Missus Beastly "Missus Beastly" (Venus/Nova 1974, Garden of Delights 2005)

Missus Beastly ist eine der interessantesten deutschen Jazzrockbands der frühen 1970er. Diese CD war ihre zweite, die erste hieß ebenso nur "Missus Beastly", was immer wieder zu Verwechslungen geführt hat. Musikalisch hingegen könnten die Platten unterschiedlicher nicht sein. Das erste Album (von 1969) enthält Bluesrock, auf der 74er Scheibe spielen Norbert Dömling (b), Friedemann Josch (fl, ss), Jürgen Benz (as, fl), Lutz Oldemeier (dr) und Dieter Miekautsch (key, Embryo, Missing Link) komplexen progressiven Jazzrock, der melodisch vor allem von den beiden Bläsern (jazzig) und dem Keyboarder (jazzig und klassisch) ausgetragen wird. Alle 7 Songs sind sehr ansprechende, dynamische Teile. Das plötzliche Ende des ersten Stückes "Julia" heizt wie etliche weitere witzige und schön komplexe Parts das Interesse an der grandiosen Scheibe an.
Die Bläserduette und Unisonopassagen sind schön rasant gespielt und zeigen harmonisch stets einen Tick ins Schräge, während Dieter Miekautsch an den Tasten reiche Melodievariationen spielt, die in einigen Momenten stark von klassischer Musik geprägt sind. Der Bass führt die Songs in grandiosen melodischen und enorm spannungsreichen Linien voran, vom differenziert und schön komplex gespielten Schlagzeug begleitet, das in Themenwechseln und Breaks schwere Attacken auffährt und keine Scheu vor kraftvollen Ausbrüchen hat.
Perfekt sind die ausdauernden improvisativen Strukturen, wenn ein Flötensolo über mehrere Akkorde geht und "Geisha" bombastisch mitreißende Lebendigkeit entwickelt. Missus Beastly haben zudem ein Faible für schön schräge Sounds, wie sie die Italiener Area zur gleichen Zeit ähnlich spielten. Überhaupt haben beide Bands gewisse Ähnlichkeiten, wenn Area in ihren genial-radikalen Themen und der verrückt-grandiosen Musiksprache jedoch nicht zu toppen sind.

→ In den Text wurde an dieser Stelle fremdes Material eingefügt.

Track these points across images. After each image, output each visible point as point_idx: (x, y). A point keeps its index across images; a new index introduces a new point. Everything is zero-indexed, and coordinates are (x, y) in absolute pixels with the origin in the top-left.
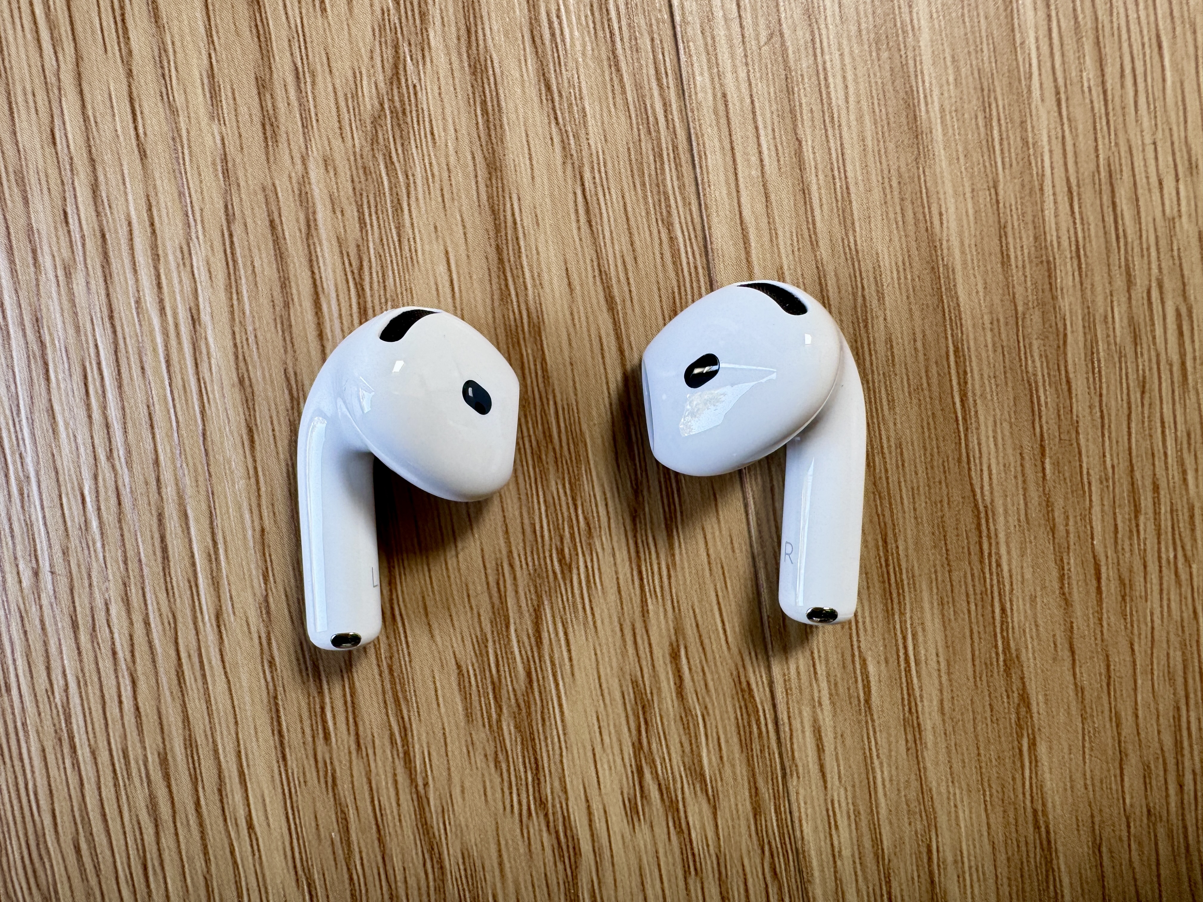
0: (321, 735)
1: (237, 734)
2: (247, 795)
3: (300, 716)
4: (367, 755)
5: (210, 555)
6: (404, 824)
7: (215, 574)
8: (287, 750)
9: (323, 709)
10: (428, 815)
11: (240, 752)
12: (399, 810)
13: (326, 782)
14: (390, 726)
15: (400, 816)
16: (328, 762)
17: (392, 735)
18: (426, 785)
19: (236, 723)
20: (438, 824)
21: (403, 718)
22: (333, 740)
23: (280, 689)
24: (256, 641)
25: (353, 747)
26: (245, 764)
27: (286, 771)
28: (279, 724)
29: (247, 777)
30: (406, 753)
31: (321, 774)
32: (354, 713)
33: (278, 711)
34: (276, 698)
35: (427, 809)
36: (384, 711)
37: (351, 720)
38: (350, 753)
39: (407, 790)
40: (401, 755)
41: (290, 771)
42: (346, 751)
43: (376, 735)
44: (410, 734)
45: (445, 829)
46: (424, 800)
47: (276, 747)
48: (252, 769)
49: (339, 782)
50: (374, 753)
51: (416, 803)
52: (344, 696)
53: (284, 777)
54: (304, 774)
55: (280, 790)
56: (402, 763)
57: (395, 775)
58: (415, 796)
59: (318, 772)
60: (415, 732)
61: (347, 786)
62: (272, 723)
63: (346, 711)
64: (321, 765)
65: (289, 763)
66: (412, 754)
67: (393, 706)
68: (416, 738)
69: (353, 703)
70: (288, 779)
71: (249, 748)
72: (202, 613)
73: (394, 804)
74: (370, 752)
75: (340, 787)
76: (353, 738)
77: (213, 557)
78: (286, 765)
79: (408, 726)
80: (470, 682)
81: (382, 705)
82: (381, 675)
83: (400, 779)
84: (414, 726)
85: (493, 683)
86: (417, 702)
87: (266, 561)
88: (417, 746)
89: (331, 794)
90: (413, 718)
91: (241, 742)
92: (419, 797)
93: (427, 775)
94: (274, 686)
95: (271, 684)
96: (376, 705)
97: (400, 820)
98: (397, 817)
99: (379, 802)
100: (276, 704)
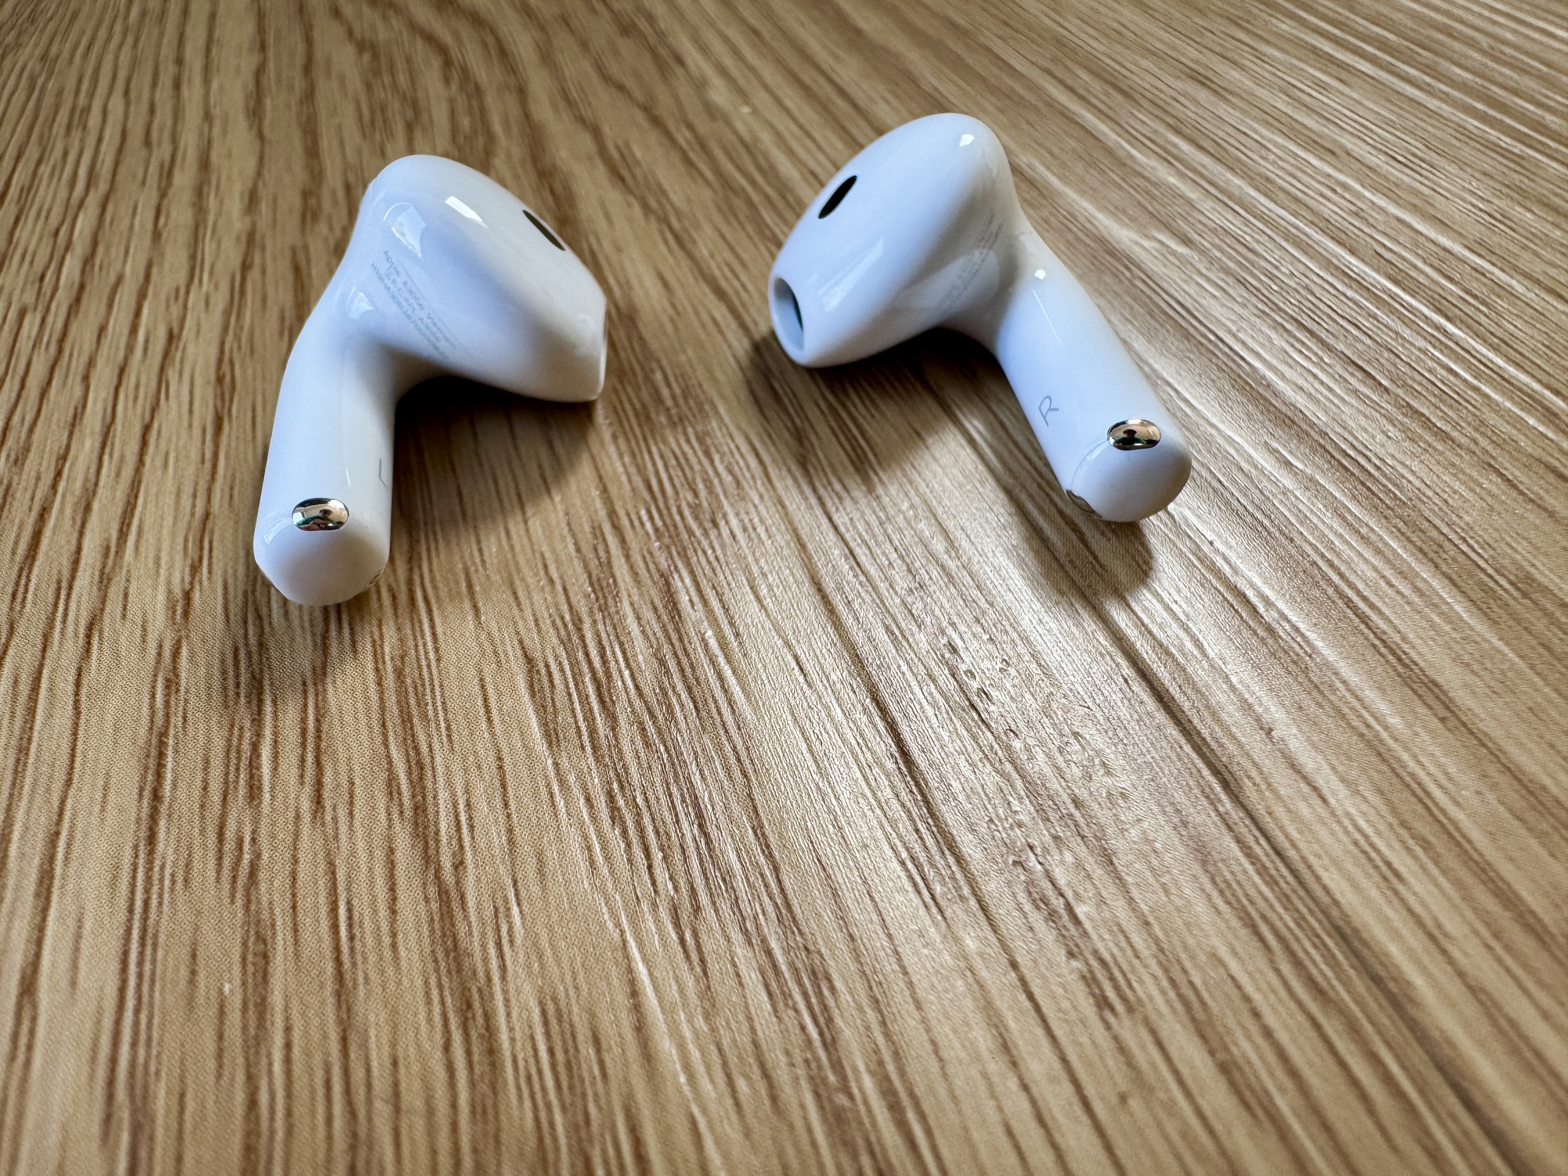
0: (242, 790)
1: (63, 802)
2: (44, 920)
3: (207, 762)
4: (335, 819)
5: (108, 548)
6: (403, 953)
7: (107, 570)
8: (162, 823)
9: (255, 747)
10: (461, 928)
11: (57, 834)
12: (393, 923)
13: (234, 879)
14: (390, 763)
15: (394, 935)
16: (247, 839)
17: (391, 781)
18: (459, 865)
19: (69, 782)
20: (484, 947)
21: (416, 749)
22: (267, 796)
23: (176, 720)
24: (152, 651)
25: (306, 805)
26: (60, 856)
27: (150, 862)
28: (159, 775)
29: (57, 882)
30: (419, 809)
31: (227, 862)
32: (318, 748)
33: (161, 755)
34: (163, 734)
35: (458, 915)
36: (379, 739)
37: (310, 758)
38: (298, 817)
39: (417, 882)
40: (408, 813)
41: (157, 863)
42: (291, 815)
43: (357, 781)
44: (429, 774)
45: (501, 955)
46: (453, 894)
47: (138, 820)
48: (74, 865)
49: (262, 875)
50: (351, 814)
51: (435, 906)
52: (304, 720)
53: (140, 875)
54: (188, 865)
55: (122, 903)
56: (409, 828)
57: (391, 851)
58: (432, 890)
59: (220, 859)
60: (440, 770)
61: (281, 882)
62: (143, 778)
63: (304, 745)
64: (229, 846)
65: (160, 847)
66: (431, 810)
67: (399, 729)
68: (441, 780)
69: (318, 730)
70: (148, 878)
71: (80, 826)
72: (64, 621)
73: (383, 912)
74: (342, 813)
75: (263, 887)
76: (308, 790)
77: (113, 549)
78: (151, 853)
79: (427, 760)
80: (551, 681)
81: (377, 729)
82: (379, 684)
83: (400, 856)
84: (438, 760)
85: (595, 679)
86: (446, 720)
87: (201, 549)
88: (443, 796)
89: (239, 901)
90: (436, 746)
91: (67, 815)
92: (443, 893)
93: (461, 847)
94: (167, 716)
95: (160, 714)
96: (364, 731)
97: (394, 946)
98: (387, 940)
99: (350, 910)
100: (162, 744)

Witzigster Track ist der Jazzrocker "Paranoidl", dessen emotionale Melodie wieder und wieder variiert wird, bis die Basslinie und die Bläsersätze im Hirn fest verankert sind und nicht mehr weichen wollen. Als Bonus sind drei live am 13.04.1974 live gespielte Tracks enthalten sowie ein Stück von der LP "Open Air Concert Vlotho-Winterberg" von 1975.
Wie stets bei Garden of Delights ist die Platte hervorragend präsentiert worden. Dickes Booklet mit wie stets interessant und detailreich geschriebener Story, Bildern und Diskographie (der Band und markanter Musiker aus der Band mit anderen Bands) sowie relevante Albumcover sind enthalten. Eine CD mit Liveaufnahmen vom 2.9.1974 ist bei Garden of Delights in Vorbereitung, die beiden später, 1976 und 1978 veröffentlichten Platten "Dr. Aftershave and The Mixed-Pickles" und "Space Guerilla" sind bei einem anderen Label auch gerade in Vorbereitung. Tipp!